*** Recorded information ***

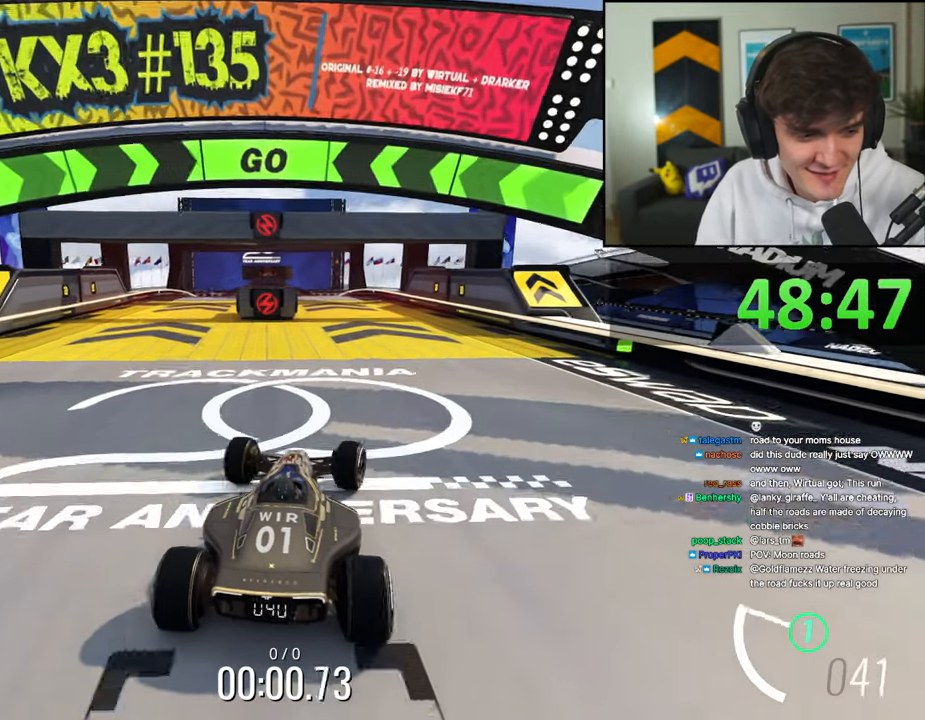
{"keys": ["up"], "events": [[34, "right", "up"], [217, "right", "down"], [317, "right", "up"]]}
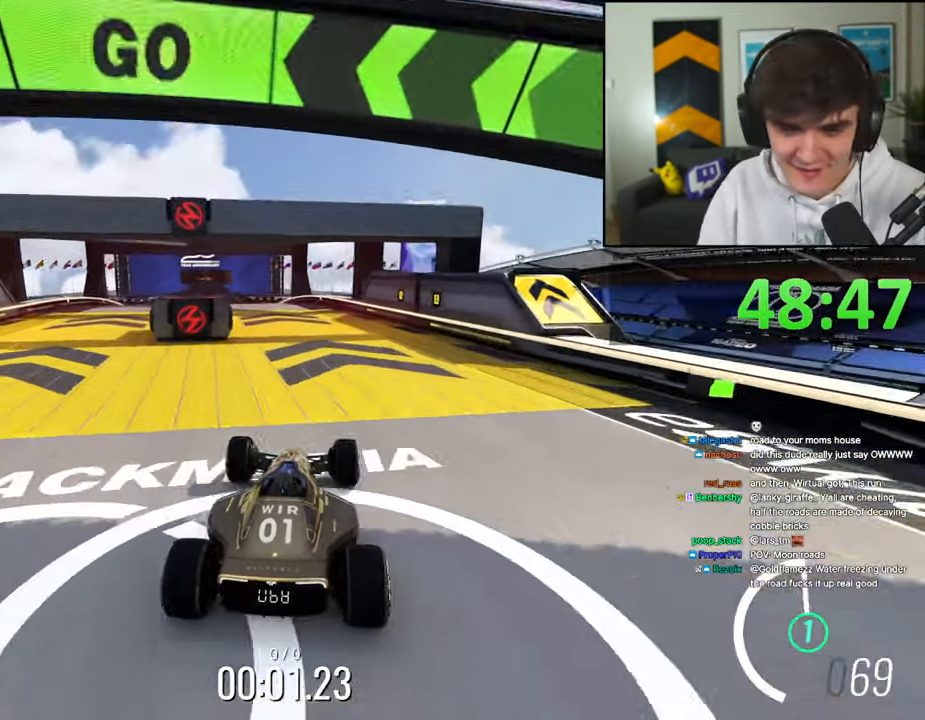
{"keys": ["left", "up"], "events": [[100, "left", "down"], [250, "left", "up"], [384, "left", "down"]]}
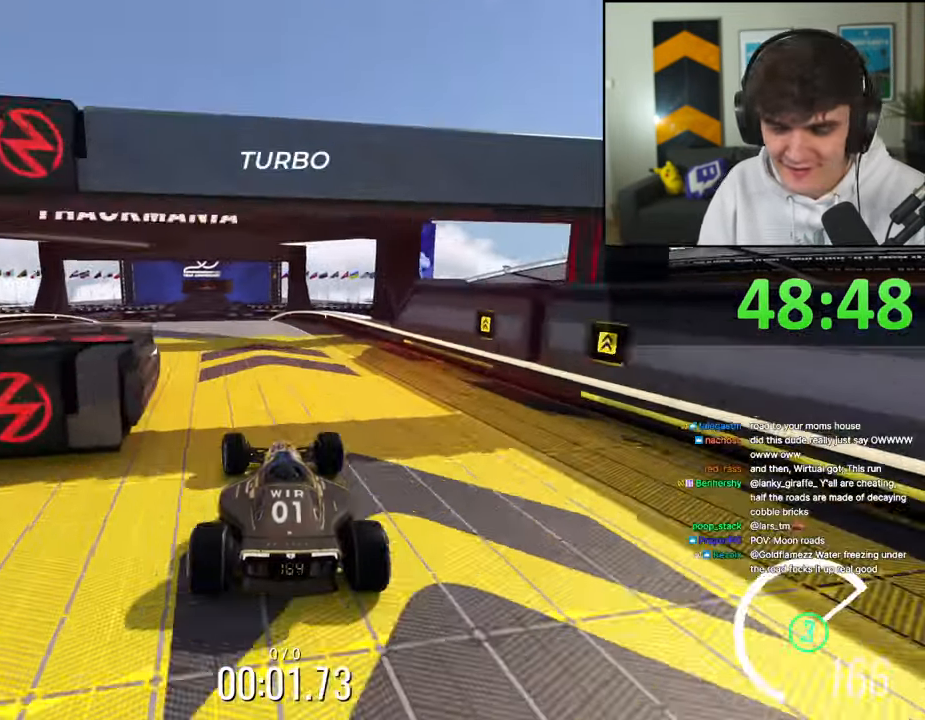
{"keys": ["right", "up"], "events": [[350, "left", "up"], [350, "right", "down"]]}
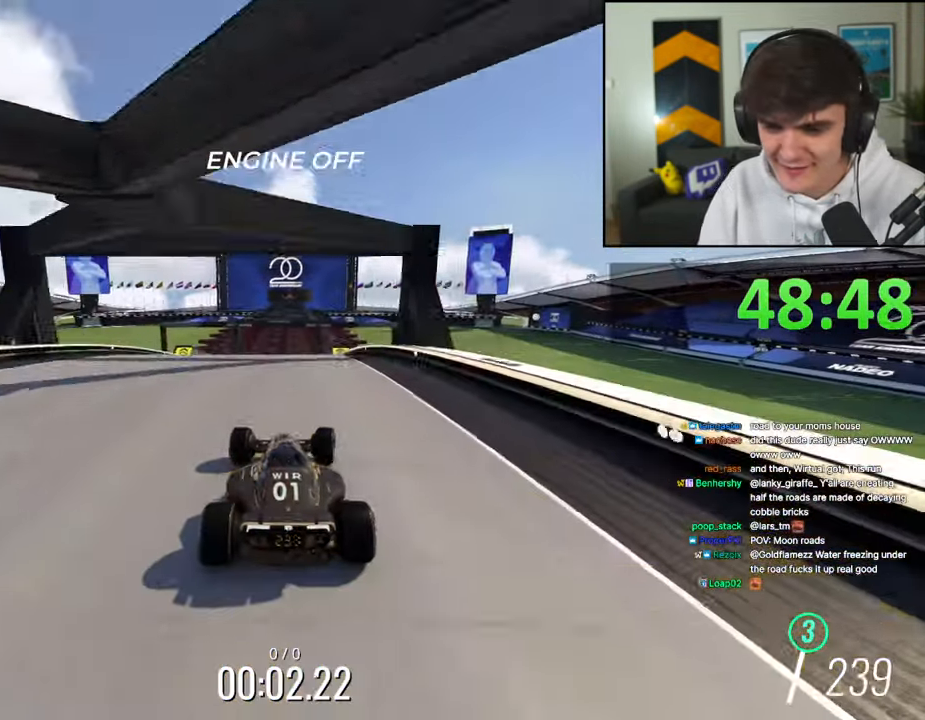
{"keys": ["right", "up"], "events": [[184, "right", "up"], [234, "left", "down"], [367, "left", "up"], [417, "right", "down"]]}
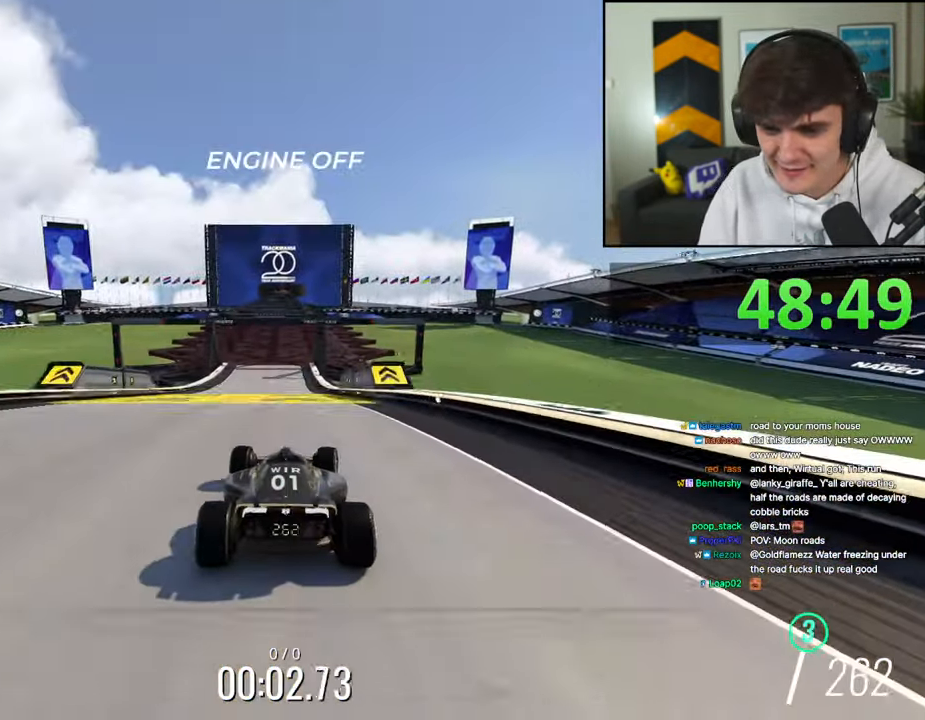
{"keys": ["up"], "events": [[50, "right", "up"], [234, "left", "down"], [284, "left", "up"]]}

*** End of Recorded information ***

Exact copy, no pictures: set down all the entries again as they stand.

* **Answer box**:
{"keys": ["up"], "events": [[34, "right", "up"], [217, "right", "down"], [317, "right", "up"]]}
{"keys": ["left", "up"], "events": [[100, "left", "down"], [250, "left", "up"], [384, "left", "down"]]}
{"keys": ["right", "up"], "events": [[350, "left", "up"], [350, "right", "down"]]}
{"keys": ["right", "up"], "events": [[184, "right", "up"], [234, "left", "down"], [367, "left", "up"], [417, "right", "down"]]}
{"keys": ["up"], "events": [[50, "right", "up"], [234, "left", "down"], [284, "left", "up"]]}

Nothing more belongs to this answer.